A cyanobiont is a term used to describe lichens. Cyanobionts are cyanobacteria that coexist with a variety of organisms, including terrestrial and aquatic plants, as well as algal and fungal species. Lichens are composite organisms made up of a fungus (the mycobiont) and a photosynthetic partner (the photobiont), which can be a green alga or a cyanobacterium. They can live in the host’s extracellular or intracellular structures. When the photosynthetic partner is a cyanobacterium, the organism is referred to as a cyanobiont.
To successfully form a symbiotic relationship, a cyanobacterium must be able to exchange signals with the host, overcome host defenses, be capable of hormogonia formation, chemotaxis, heterocyst formation, and have sufficient resilience to reside in host tissue that may contain extreme conditions such as low oxygen levels and/or acidic mucilage.
Cyanobacteria can photosynthesise, and their collaboration with fungi in lichens allows them to thrive in a variety of environments. The fungus provides a safe environment and vital nutrients, while the cyanobacteria contributes by photosynthesis, producing organic compounds that benefit both partners.

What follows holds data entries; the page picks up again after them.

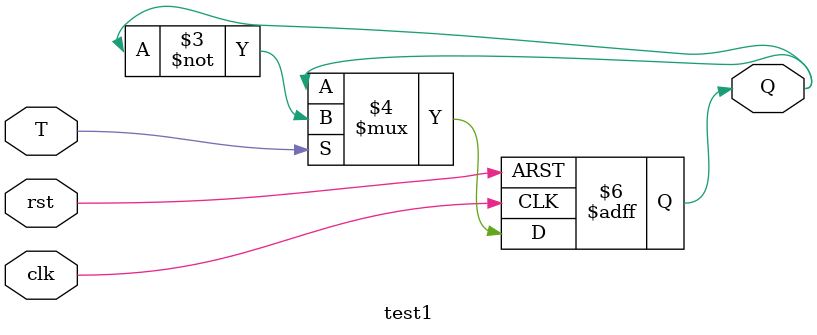
<source format=v>
`timescale 1ns / 1ps


module test1(
input T, clk, rst,
output reg Q
    );

always @(posedge clk or negedge rst)
begin
    if(!rst)
        Q <= 1'b0;
    else if(T)
        Q <= ~Q;
end
endmodule
</source>
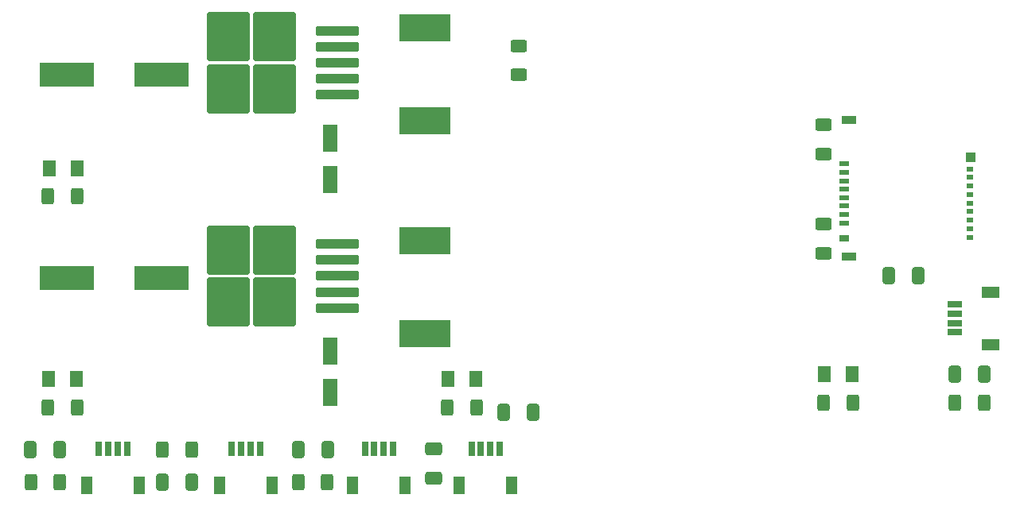
<source format=gbr>
%TF.GenerationSoftware,KiCad,Pcbnew,8.0.8*%
%TF.CreationDate,2025-03-18T22:09:40-04:00*%
%TF.ProjectId,pcb v4,70636220-7634-42e6-9b69-6361645f7063,rev?*%
%TF.SameCoordinates,Original*%
%TF.FileFunction,Paste,Top*%
%TF.FilePolarity,Positive*%
%FSLAX46Y46*%
G04 Gerber Fmt 4.6, Leading zero omitted, Abs format (unit mm)*
G04 Created by KiCad (PCBNEW 8.0.8) date 2025-03-18 22:09:40*
%MOMM*%
%LPD*%
G01*
G04 APERTURE LIST*
G04 Aperture macros list*
%AMRoundRect*
0 Rectangle with rounded corners*
0 $1 Rounding radius*
0 $2 $3 $4 $5 $6 $7 $8 $9 X,Y pos of 4 corners*
0 Add a 4 corners polygon primitive as box body*
4,1,4,$2,$3,$4,$5,$6,$7,$8,$9,$2,$3,0*
0 Add four circle primitives for the rounded corners*
1,1,$1+$1,$2,$3*
1,1,$1+$1,$4,$5*
1,1,$1+$1,$6,$7*
1,1,$1+$1,$8,$9*
0 Add four rect primitives between the rounded corners*
20,1,$1+$1,$2,$3,$4,$5,0*
20,1,$1+$1,$4,$5,$6,$7,0*
20,1,$1+$1,$6,$7,$8,$9,0*
20,1,$1+$1,$8,$9,$2,$3,0*%
G04 Aperture macros list end*
%ADD10RoundRect,0.250000X0.400000X0.625000X-0.400000X0.625000X-0.400000X-0.625000X0.400000X-0.625000X0*%
%ADD11R,0.660400X1.549400*%
%ADD12R,1.295400X1.905000*%
%ADD13R,1.549400X0.660400*%
%ADD14R,1.905000X1.295400*%
%ADD15RoundRect,0.250000X-0.412500X-0.650000X0.412500X-0.650000X0.412500X0.650000X-0.412500X0.650000X0*%
%ADD16RoundRect,0.250000X2.050000X0.300000X-2.050000X0.300000X-2.050000X-0.300000X2.050000X-0.300000X0*%
%ADD17RoundRect,0.250000X2.025000X2.375000X-2.025000X2.375000X-2.025000X-2.375000X2.025000X-2.375000X0*%
%ADD18RoundRect,0.250000X-0.400000X-0.625000X0.400000X-0.625000X0.400000X0.625000X-0.400000X0.625000X0*%
%ADD19RoundRect,0.250000X0.625000X-0.400000X0.625000X0.400000X-0.625000X0.400000X-0.625000X-0.400000X0*%
%ADD20RoundRect,0.250000X-0.625000X0.400000X-0.625000X-0.400000X0.625000X-0.400000X0.625000X0.400000X0*%
%ADD21RoundRect,0.250001X0.462499X0.624999X-0.462499X0.624999X-0.462499X-0.624999X0.462499X-0.624999X0*%
%ADD22RoundRect,0.250001X-0.462499X-0.624999X0.462499X-0.624999X0.462499X0.624999X-0.462499X0.624999X0*%
%ADD23R,5.400000X2.900000*%
%ADD24R,5.800000X2.500000*%
%ADD25R,1.600000X3.000000*%
%ADD26RoundRect,0.250000X0.412500X0.650000X-0.412500X0.650000X-0.412500X-0.650000X0.412500X-0.650000X0*%
%ADD27RoundRect,0.250000X-0.650000X0.412500X-0.650000X-0.412500X0.650000X-0.412500X0.650000X0.412500X0*%
%ADD28R,0.800000X0.600000*%
%ADD29R,1.000000X1.100000*%
%ADD30R,1.100000X0.700000*%
%ADD31R,1.100000X0.600000*%
%ADD32R,1.500000X0.900000*%
G04 APERTURE END LIST*
D10*
%TO.C,R11*%
X245550000Y-79500000D03*
X242450000Y-79500000D03*
%TD*%
D11*
%TO.C,J14*%
X151350001Y-84401500D03*
X152350002Y-84401500D03*
X153350000Y-84401500D03*
X154350001Y-84401500D03*
D12*
X155650000Y-88276501D03*
X150050002Y-88276501D03*
%TD*%
D11*
%TO.C,J13*%
X179650000Y-84401500D03*
X180650001Y-84401500D03*
X181649999Y-84401500D03*
X182650000Y-84401500D03*
D12*
X183949999Y-88276501D03*
X178350001Y-88276501D03*
%TD*%
D11*
%TO.C,J10*%
X165500000Y-84401500D03*
X166500001Y-84401500D03*
X167499999Y-84401500D03*
X168500000Y-84401500D03*
D12*
X169799999Y-88276501D03*
X164200001Y-88276501D03*
%TD*%
D13*
%TO.C,J3*%
X242401500Y-72000000D03*
X242401500Y-70999999D03*
X242401500Y-70000001D03*
X242401500Y-69000000D03*
D14*
X246276501Y-67700001D03*
X246276501Y-73299999D03*
%TD*%
D12*
%TO.C,J2*%
X189700001Y-88276501D03*
X195299999Y-88276501D03*
D11*
X194000000Y-84401500D03*
X192999999Y-84401500D03*
X192000001Y-84401500D03*
X191000000Y-84401500D03*
%TD*%
D15*
%TO.C,C7*%
X242437500Y-76500000D03*
X245562500Y-76500000D03*
%TD*%
D16*
%TO.C,U2*%
X176725000Y-69400000D03*
X176725000Y-67700000D03*
X176725000Y-66000000D03*
D17*
X170000000Y-68775000D03*
X170000000Y-63225000D03*
X165150000Y-68775000D03*
X165150000Y-63225000D03*
D16*
X176725000Y-64300000D03*
X176725000Y-62600000D03*
%TD*%
%TO.C,U1*%
X176725000Y-39875000D03*
X176725000Y-41575000D03*
D17*
X165150000Y-40500000D03*
X165150000Y-46050000D03*
X170000000Y-40500000D03*
X170000000Y-46050000D03*
D16*
X176725000Y-43275000D03*
X176725000Y-44975000D03*
X176725000Y-46675000D03*
%TD*%
D18*
%TO.C,R10*%
X147200000Y-88000000D03*
X144100000Y-88000000D03*
%TD*%
%TO.C,R9*%
X172550000Y-88000000D03*
X175650000Y-88000000D03*
%TD*%
%TO.C,R8*%
X158100000Y-84500000D03*
X161200000Y-84500000D03*
%TD*%
D10*
%TO.C,R7*%
X231550000Y-79500000D03*
X228450000Y-79500000D03*
%TD*%
D19*
%TO.C,R6*%
X228500000Y-53000000D03*
X228500000Y-49900000D03*
%TD*%
%TO.C,R5*%
X228500000Y-63550000D03*
X228500000Y-60450000D03*
%TD*%
D20*
%TO.C,R4*%
X196000000Y-41450000D03*
X196000000Y-44550000D03*
%TD*%
D10*
%TO.C,R3*%
X149050000Y-80000000D03*
X145950000Y-80000000D03*
%TD*%
%TO.C,R2*%
X145950000Y-57500000D03*
X149050000Y-57500000D03*
%TD*%
D18*
%TO.C,R1*%
X188450000Y-80000000D03*
X191550000Y-80000000D03*
%TD*%
D21*
%TO.C,LED4*%
X231487500Y-76500000D03*
X228512500Y-76500000D03*
%TD*%
%TO.C,LED3*%
X148987500Y-77000000D03*
X146012500Y-77000000D03*
%TD*%
%TO.C,LED2*%
X146057500Y-54500000D03*
X149032500Y-54500000D03*
%TD*%
D22*
%TO.C,LED1*%
X188500000Y-77000000D03*
X191475000Y-77000000D03*
%TD*%
D23*
%TO.C,L2*%
X186000000Y-72175000D03*
X186000000Y-62275000D03*
%TD*%
%TO.C,L1*%
X186000000Y-49450000D03*
X186000000Y-39550000D03*
%TD*%
D24*
%TO.C,CP4*%
X147950000Y-66225000D03*
X158050000Y-66225000D03*
%TD*%
%TO.C,CP3*%
X158000000Y-44500000D03*
X147900000Y-44500000D03*
%TD*%
D25*
%TO.C,CP2*%
X176000000Y-74025000D03*
X176000000Y-78425000D03*
%TD*%
%TO.C,CP1*%
X176000000Y-55700000D03*
X176000000Y-51300000D03*
%TD*%
D26*
%TO.C,C6*%
X147212500Y-84500000D03*
X144087500Y-84500000D03*
%TD*%
%TO.C,C5*%
X175712500Y-84500000D03*
X172587500Y-84500000D03*
%TD*%
%TO.C,C4*%
X158087500Y-88000000D03*
X161212500Y-88000000D03*
%TD*%
D15*
%TO.C,C3*%
X235437500Y-66000000D03*
X238562500Y-66000000D03*
%TD*%
D26*
%TO.C,C2*%
X197562500Y-80500000D03*
X194437500Y-80500000D03*
%TD*%
D27*
%TO.C,C1*%
X187000000Y-84437500D03*
X187000000Y-87562500D03*
%TD*%
D28*
%TO.C,J7*%
X244000000Y-61864250D03*
X244000000Y-60954250D03*
X244000000Y-60044250D03*
X244000000Y-59134250D03*
X244000000Y-58224250D03*
X244000000Y-57314250D03*
X244000000Y-56404250D03*
X244000000Y-55494250D03*
X244000000Y-54584250D03*
D29*
X244100000Y-53334250D03*
D30*
X230650000Y-61944250D03*
D31*
X230650000Y-60344250D03*
X230650000Y-59444250D03*
X230650000Y-58544250D03*
X230650000Y-57644250D03*
X230650000Y-56744250D03*
X230650000Y-55844250D03*
X230650000Y-54944250D03*
X230650000Y-54044250D03*
D32*
X231160000Y-63944250D03*
X231160000Y-49344250D03*
%TD*%
M02*

</source>
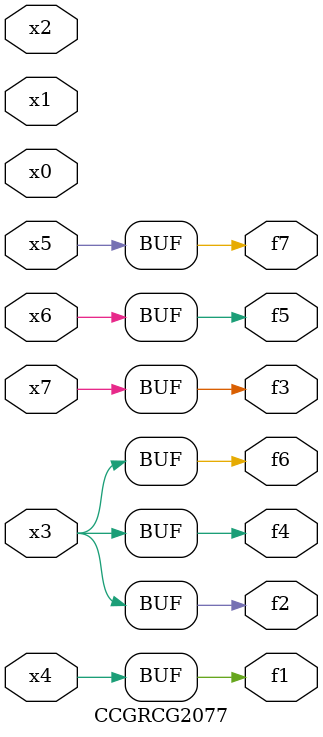
<source format=v>
module CCGRCG2077(
	input x0, x1, x2, x3, x4, x5, x6, x7,
	output f1, f2, f3, f4, f5, f6, f7
);
	assign f1 = x4;
	assign f2 = x3;
	assign f3 = x7;
	assign f4 = x3;
	assign f5 = x6;
	assign f6 = x3;
	assign f7 = x5;
endmodule

</source>
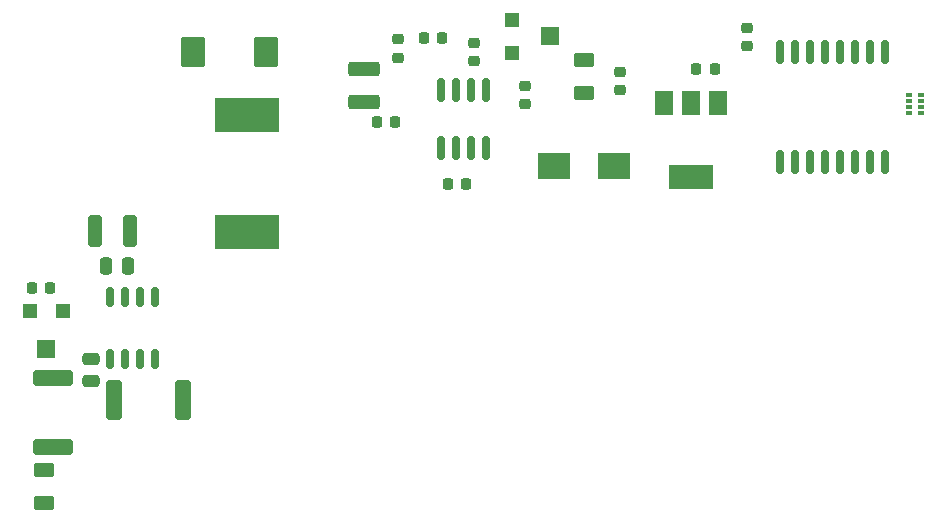
<source format=gtp>
G04 #@! TF.GenerationSoftware,KiCad,Pcbnew,(6.0.5)*
G04 #@! TF.CreationDate,2022-05-31T00:33:45+02:00*
G04 #@! TF.ProjectId,nixie_control_board,6e697869-655f-4636-9f6e-74726f6c5f62,rev?*
G04 #@! TF.SameCoordinates,Original*
G04 #@! TF.FileFunction,Paste,Top*
G04 #@! TF.FilePolarity,Positive*
%FSLAX46Y46*%
G04 Gerber Fmt 4.6, Leading zero omitted, Abs format (unit mm)*
G04 Created by KiCad (PCBNEW (6.0.5)) date 2022-05-31 00:33:45*
%MOMM*%
%LPD*%
G01*
G04 APERTURE LIST*
G04 Aperture macros list*
%AMRoundRect*
0 Rectangle with rounded corners*
0 $1 Rounding radius*
0 $2 $3 $4 $5 $6 $7 $8 $9 X,Y pos of 4 corners*
0 Add a 4 corners polygon primitive as box body*
4,1,4,$2,$3,$4,$5,$6,$7,$8,$9,$2,$3,0*
0 Add four circle primitives for the rounded corners*
1,1,$1+$1,$2,$3*
1,1,$1+$1,$4,$5*
1,1,$1+$1,$6,$7*
1,1,$1+$1,$8,$9*
0 Add four rect primitives between the rounded corners*
20,1,$1+$1,$2,$3,$4,$5,0*
20,1,$1+$1,$4,$5,$6,$7,0*
20,1,$1+$1,$6,$7,$8,$9,0*
20,1,$1+$1,$8,$9,$2,$3,0*%
G04 Aperture macros list end*
%ADD10R,0.500000X0.400000*%
%ADD11R,0.500000X0.300000*%
%ADD12RoundRect,0.150000X-0.150000X0.875000X-0.150000X-0.875000X0.150000X-0.875000X0.150000X0.875000X0*%
%ADD13RoundRect,0.249750X0.425250X1.425250X-0.425250X1.425250X-0.425250X-1.425250X0.425250X-1.425250X0*%
%ADD14RoundRect,0.250000X0.325000X1.100000X-0.325000X1.100000X-0.325000X-1.100000X0.325000X-1.100000X0*%
%ADD15RoundRect,0.250000X-0.475000X0.250000X-0.475000X-0.250000X0.475000X-0.250000X0.475000X0.250000X0*%
%ADD16RoundRect,0.250000X-0.787500X-1.025000X0.787500X-1.025000X0.787500X1.025000X-0.787500X1.025000X0*%
%ADD17RoundRect,0.250000X-0.625000X0.375000X-0.625000X-0.375000X0.625000X-0.375000X0.625000X0.375000X0*%
%ADD18RoundRect,0.218750X-0.256250X0.218750X-0.256250X-0.218750X0.256250X-0.218750X0.256250X0.218750X0*%
%ADD19RoundRect,0.218750X-0.218750X-0.256250X0.218750X-0.256250X0.218750X0.256250X-0.218750X0.256250X0*%
%ADD20R,1.200000X1.200000*%
%ADD21R,1.600000X1.500000*%
%ADD22R,1.500000X1.600000*%
%ADD23R,2.700000X2.200000*%
%ADD24RoundRect,0.150000X0.150000X-0.825000X0.150000X0.825000X-0.150000X0.825000X-0.150000X-0.825000X0*%
%ADD25RoundRect,0.218750X0.218750X0.256250X-0.218750X0.256250X-0.218750X-0.256250X0.218750X-0.256250X0*%
%ADD26RoundRect,0.250000X1.075000X-0.375000X1.075000X0.375000X-1.075000X0.375000X-1.075000X-0.375000X0*%
%ADD27R,5.400000X2.900000*%
%ADD28RoundRect,0.225000X-0.250000X0.225000X-0.250000X-0.225000X0.250000X-0.225000X0.250000X0.225000X0*%
%ADD29RoundRect,0.249750X1.425250X-0.425250X1.425250X0.425250X-1.425250X0.425250X-1.425250X-0.425250X0*%
%ADD30RoundRect,0.250000X1.425000X-0.425000X1.425000X0.425000X-1.425000X0.425000X-1.425000X-0.425000X0*%
%ADD31RoundRect,0.250000X0.625000X-0.375000X0.625000X0.375000X-0.625000X0.375000X-0.625000X-0.375000X0*%
%ADD32RoundRect,0.218750X0.256250X-0.218750X0.256250X0.218750X-0.256250X0.218750X-0.256250X-0.218750X0*%
%ADD33RoundRect,0.250000X0.250000X0.475000X-0.250000X0.475000X-0.250000X-0.475000X0.250000X-0.475000X0*%
%ADD34R,1.500000X2.000000*%
%ADD35R,3.800000X2.000000*%
%ADD36RoundRect,0.150000X-0.150000X0.675000X-0.150000X-0.675000X0.150000X-0.675000X0.150000X0.675000X0*%
G04 APERTURE END LIST*
D10*
X186252800Y-72444400D03*
D11*
X186252800Y-71944400D03*
X186252800Y-71444400D03*
D10*
X186252800Y-70944400D03*
X185252800Y-70944400D03*
D11*
X185252800Y-71444400D03*
X185252800Y-71944400D03*
D10*
X185252800Y-72444400D03*
D12*
X183197800Y-67294400D03*
X181927800Y-67294400D03*
X180657800Y-67294400D03*
X179387800Y-67294400D03*
X178117800Y-67294400D03*
X176847800Y-67294400D03*
X175577800Y-67294400D03*
X174307800Y-67294400D03*
X174307800Y-76594400D03*
X175577800Y-76594400D03*
X176847800Y-76594400D03*
X178117800Y-76594400D03*
X179387800Y-76594400D03*
X180657800Y-76594400D03*
X181927800Y-76594400D03*
X183197800Y-76594400D03*
D13*
X123747000Y-96774600D03*
X117947000Y-96774600D03*
D14*
X119277800Y-82444400D03*
X116327800Y-82444400D03*
D15*
X116002800Y-93244400D03*
X116002800Y-95144400D03*
D16*
X124604700Y-67251600D03*
X130829700Y-67251600D03*
D17*
X111990700Y-102686800D03*
X111990700Y-105486800D03*
D18*
X160752800Y-68964100D03*
X160752800Y-70539100D03*
D19*
X167252800Y-68750650D03*
X168827800Y-68750650D03*
D20*
X113602800Y-89211000D03*
D21*
X112202800Y-92451000D03*
D20*
X110802800Y-89211000D03*
X151632800Y-64544400D03*
D22*
X154872800Y-65944400D03*
D20*
X151632800Y-67344400D03*
D18*
X148467200Y-66506900D03*
X148467200Y-68081900D03*
D19*
X144179700Y-66094400D03*
X145754700Y-66094400D03*
D23*
X155202800Y-76944400D03*
X160302800Y-76944400D03*
D24*
X145597800Y-75419400D03*
X146867800Y-75419400D03*
X148137800Y-75419400D03*
X149407800Y-75419400D03*
X149407800Y-70469400D03*
X148137800Y-70469400D03*
X146867800Y-70469400D03*
X145597800Y-70469400D03*
D25*
X147790300Y-78444400D03*
X146215300Y-78444400D03*
D26*
X139152800Y-71544400D03*
X139152800Y-68744400D03*
D27*
X129202800Y-82544400D03*
X129202800Y-72644400D03*
D28*
X171502800Y-65226600D03*
X171502800Y-66776600D03*
D19*
X110961900Y-87275000D03*
X112536900Y-87275000D03*
D29*
X112765400Y-100716000D03*
D30*
X112765400Y-94916000D03*
D18*
X141967200Y-66214100D03*
X141967200Y-67789100D03*
D31*
X157717200Y-70751600D03*
X157717200Y-67951600D03*
D32*
X152752800Y-71731900D03*
X152752800Y-70156900D03*
D25*
X141754700Y-73251600D03*
X140179700Y-73251600D03*
D33*
X119152800Y-85444400D03*
X117252800Y-85444400D03*
D34*
X169090300Y-71600650D03*
X166790300Y-71600650D03*
X164490300Y-71600650D03*
D35*
X166790300Y-77900650D03*
D36*
X121407800Y-88019400D03*
X120137800Y-88019400D03*
X118867800Y-88019400D03*
X117597800Y-88019400D03*
X117597800Y-93269400D03*
X118867800Y-93269400D03*
X120137800Y-93269400D03*
X121407800Y-93269400D03*
M02*

</source>
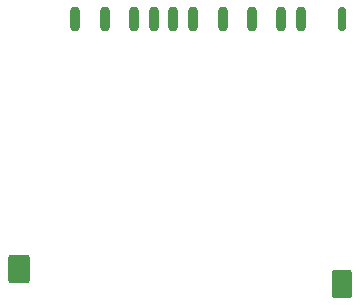
<source format=gbp>
%TF.GenerationSoftware,KiCad,Pcbnew,9.0.0*%
%TF.CreationDate,2025-03-20T22:52:04+00:00*%
%TF.ProjectId,PicoConsole,5069636f-436f-46e7-936f-6c652e6b6963,rev?*%
%TF.SameCoordinates,Original*%
%TF.FileFunction,Paste,Bot*%
%TF.FilePolarity,Positive*%
%FSLAX46Y46*%
G04 Gerber Fmt 4.6, Leading zero omitted, Abs format (unit mm)*
G04 Created by KiCad (PCBNEW 9.0.0) date 2025-03-20 22:52:04*
%MOMM*%
%LPD*%
G01*
G04 APERTURE LIST*
G04 Aperture macros list*
%AMRoundRect*
0 Rectangle with rounded corners*
0 $1 Rounding radius*
0 $2 $3 $4 $5 $6 $7 $8 $9 X,Y pos of 4 corners*
0 Add a 4 corners polygon primitive as box body*
4,1,4,$2,$3,$4,$5,$6,$7,$8,$9,$2,$3,0*
0 Add four circle primitives for the rounded corners*
1,1,$1+$1,$2,$3*
1,1,$1+$1,$4,$5*
1,1,$1+$1,$6,$7*
1,1,$1+$1,$8,$9*
0 Add four rect primitives between the rounded corners*
20,1,$1+$1,$2,$3,$4,$5,0*
20,1,$1+$1,$4,$5,$6,$7,0*
20,1,$1+$1,$6,$7,$8,$9,0*
20,1,$1+$1,$8,$9,$2,$3,0*%
G04 Aperture macros list end*
%ADD10RoundRect,0.250400X0.149600X0.749600X-0.149600X0.749600X-0.149600X-0.749600X0.149600X-0.749600X0*%
%ADD11RoundRect,0.249900X0.100100X0.750100X-0.100100X0.750100X-0.100100X-0.750100X0.100100X-0.750100X0*%
%ADD12RoundRect,0.250200X0.649800X0.949800X-0.649800X0.949800X-0.649800X-0.949800X0.649800X-0.949800X0*%
%ADD13RoundRect,0.249900X0.600100X0.950100X-0.600100X0.950100X-0.600100X-0.950100X0.600100X-0.950100X0*%
G04 APERTURE END LIST*
D10*
%TO.C,J1*%
X98120000Y-96000000D03*
X100620000Y-96000000D03*
X103920000Y-96000000D03*
X105620000Y-96000000D03*
X108120000Y-96000000D03*
X110620000Y-96000000D03*
X113050000Y-96000000D03*
X114750000Y-96000000D03*
X95620000Y-96000000D03*
X102320000Y-96000000D03*
D11*
X118240000Y-96000000D03*
D12*
X90900000Y-117200000D03*
D13*
X118250000Y-118400000D03*
%TD*%
M02*

</source>
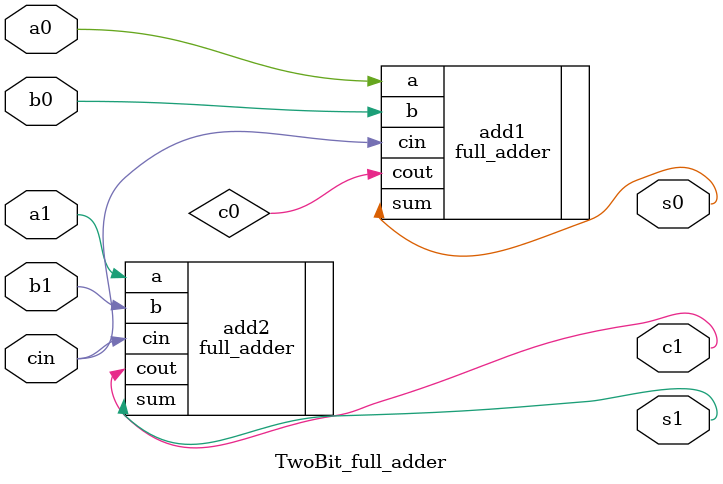
<source format=v>
`timescale 1ns / 1ps
module TwoBit_full_adder(input a0,b0,cin,a1,b1, output s0,s1,c1);
    wire c0;
    full_adder add1(.a(a0), .b(b0), .cin(cin), .sum(s0), .cout(c0));
    full_adder add2(.a(a1), .b(b1), .cin(cin), .sum(s1), .cout(c1));
endmodule

</source>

The Nostoc genus contains the most well-known plant-associated cyanobionts. Members of the genus Nostoc have the morphological plasticity, flexibility, and adaptability to adapt to a wide range of environmental conditions, contributing to their high capacity to form symbiotic relationships with other organisms.
Cyanobacteria can form symbiotic relationships with a wide range of organisms. Cyanobacteria, for example, can be one of the symbiotic partners in lichens, along with fungi and, in some cases, algae. The cyanobiont in this context refers to the cyanobacterial partner in the symbiotic relationship.
The genera Richelia, Calothrix, Synechocystis, Aphanocapsa, and Anabaena, as well as the species Oscillatoria spongeliae, all have cyanobionts that interact with fungi and marine organisms. Although there are numerous documented symbiotic relationships between cyanobacteria and marine organisms, much is unknown about the nature of many of these relationships. Preliminary microscopic observations indicate the possibility of discovering more novel symbiotic relationships.